Death

Death jokes

A doctor walks into a room with a dying patient and tells him, "I'm sorry, but you only have 10 left."

The patient asks him, "Ten what, Doc? Hours? Days? Weeks?"

The doctor calmly looks at him and says, "Nine."

How do you know that Americans hate exercise?

9/11. How else do you explain hundreds of them jumping to their death rather than taking the stairs?

How can one make Death Row a little more fun?

Musical electric chairs.

I have a question: Does aging affect corpses, too?

Just asking to know if I still count as a pedophile or not!

Someone on here said it previously:

My fondest childhood memory was building sandcastles with my grandfather. That is until my mom took the urn away from me.

It’s important to establish a good vocabulary.

If I had known the difference between the words “antidote” and “anecdote,” one of my best friends would still be alive.

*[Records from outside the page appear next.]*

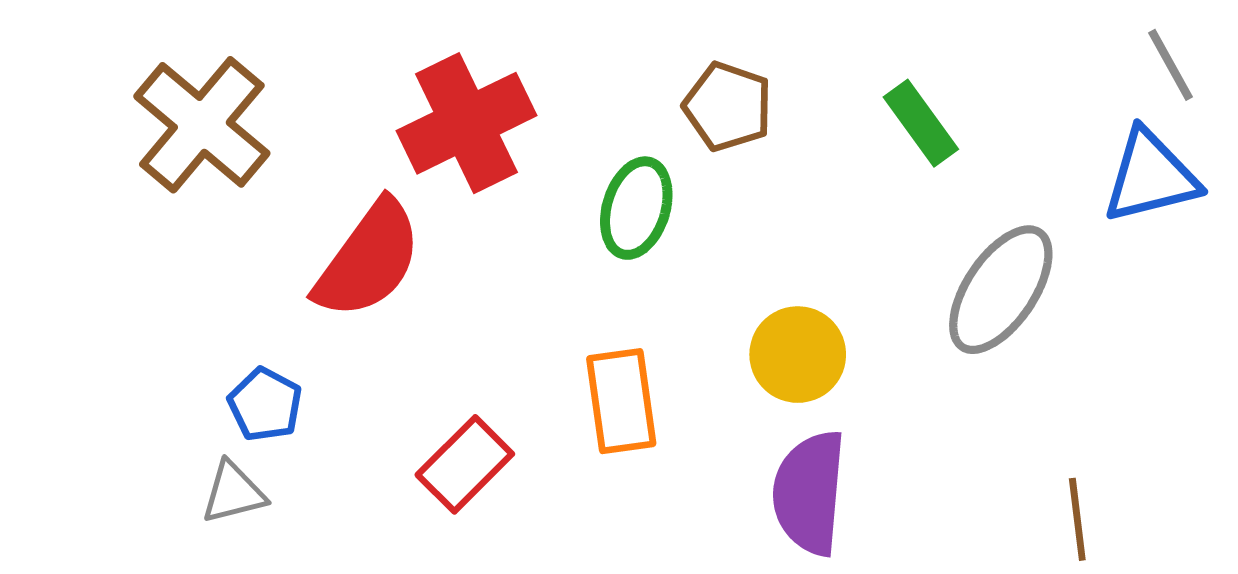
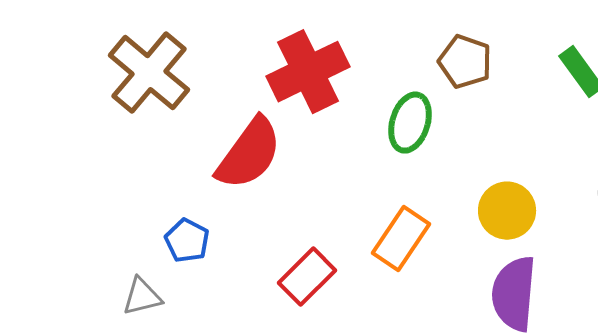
orange rectangle: (621, 401) -> (401, 239), turned 42
gray triangle: (233, 493) -> (142, 297), moved

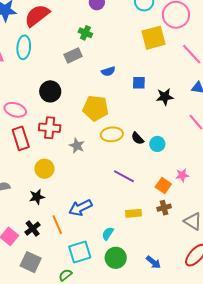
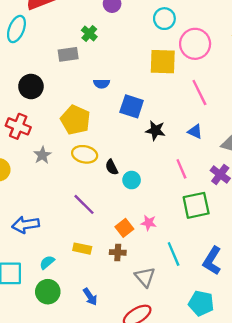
blue square: (139, 83) -> (132, 106), size x1.5
blue arrow: (154, 262) -> (90, 297), moved

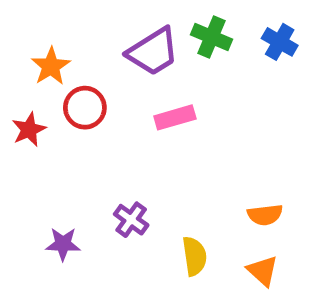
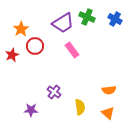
pink rectangle: (175, 117) -> (72, 50), turned 70
purple star: (63, 244) -> (31, 110), moved

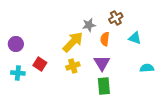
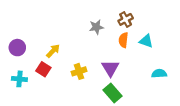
orange semicircle: (105, 39) -> (123, 40), moved
yellow arrow: (73, 42) -> (53, 51), moved, size x0.6
green rectangle: (104, 86) -> (113, 93), turned -36

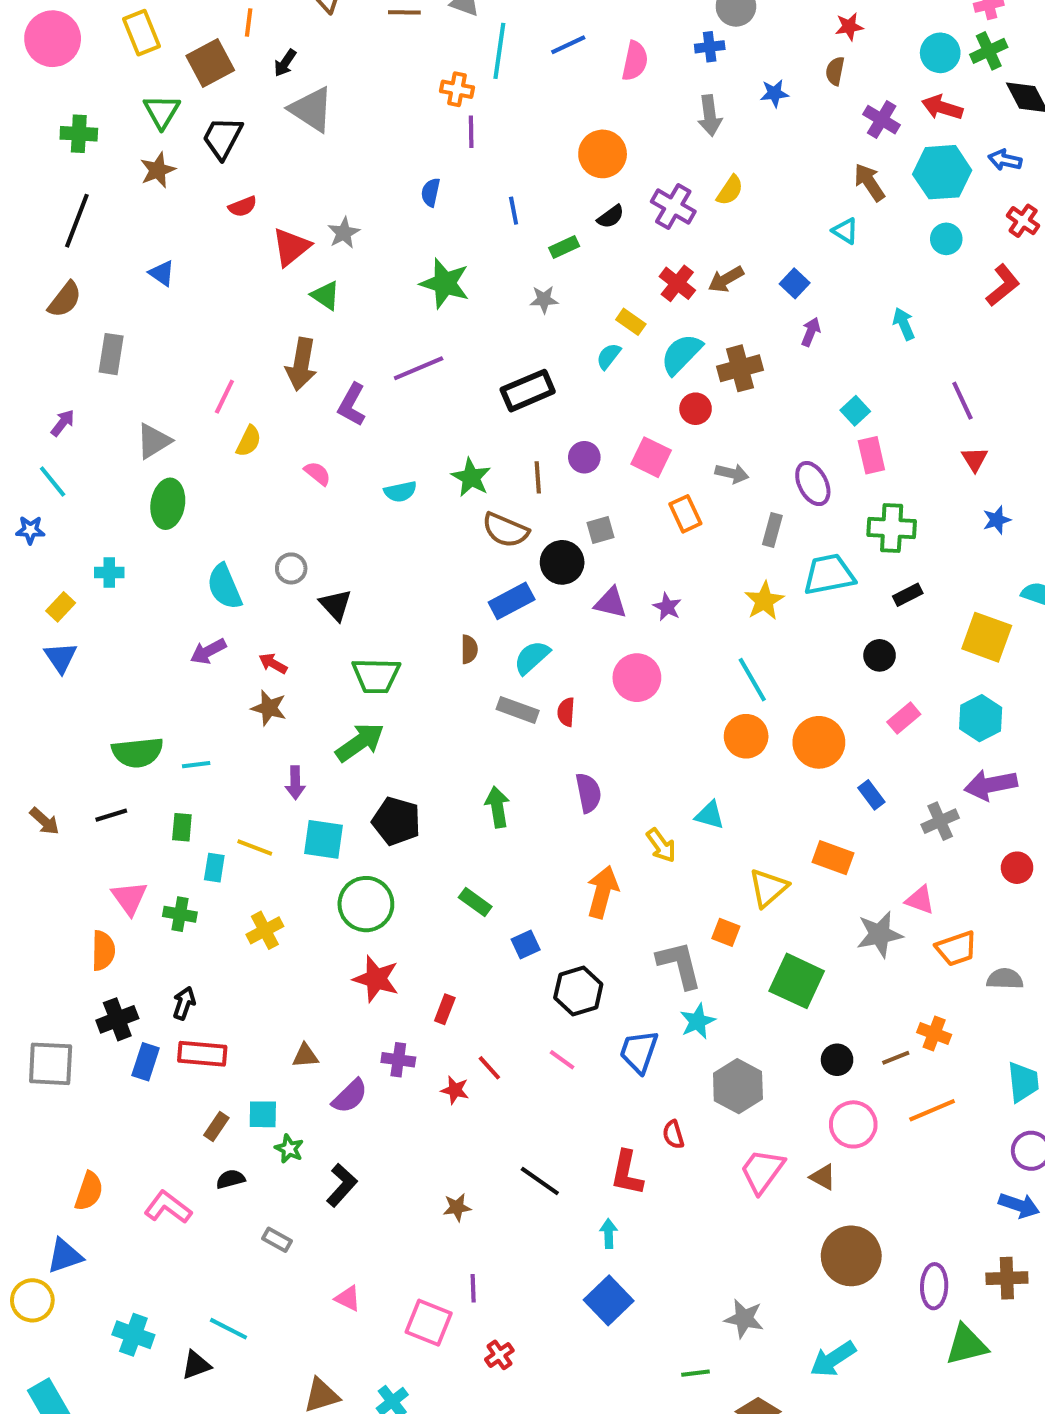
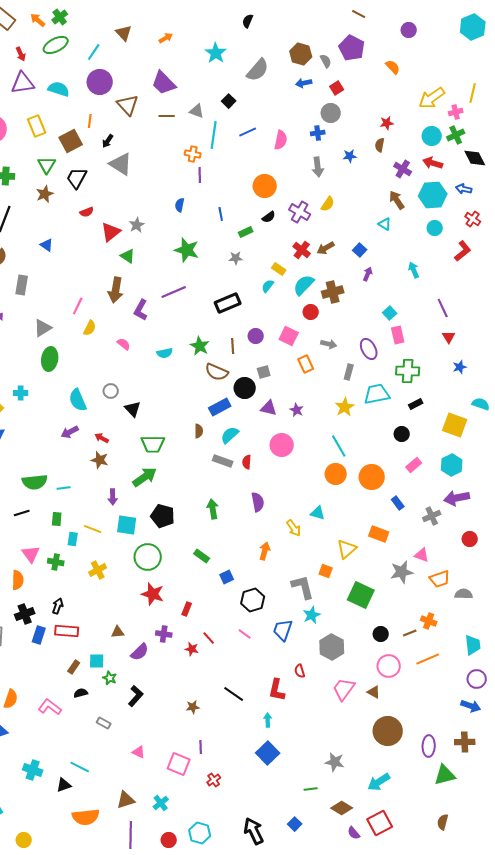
orange arrow: (603, 892) -> (265, 551), size x0.7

When my Uncle Frank died, he wanted his cremations to be buried in his favorite beer mug.

His last wish was to be Frank in Stein.

Where did the children go after he stepped on the land mine?

There, there, over there, and over here too.

My father always used to say:

"What doesn’t kill you makes you stronger."

Until the accident.

Don't challenge Death to a pillow fight.

Unless you’re prepared for the reaper cushion.

Pilot: So Kobe, it seems like you’re not going to make it to your destination in time, so I’m going to put it on autopilot so I can find a place to fill with gas.

Kobe: Take us to the side of that mountain at full speed. I don’t really want to go to the event anymore.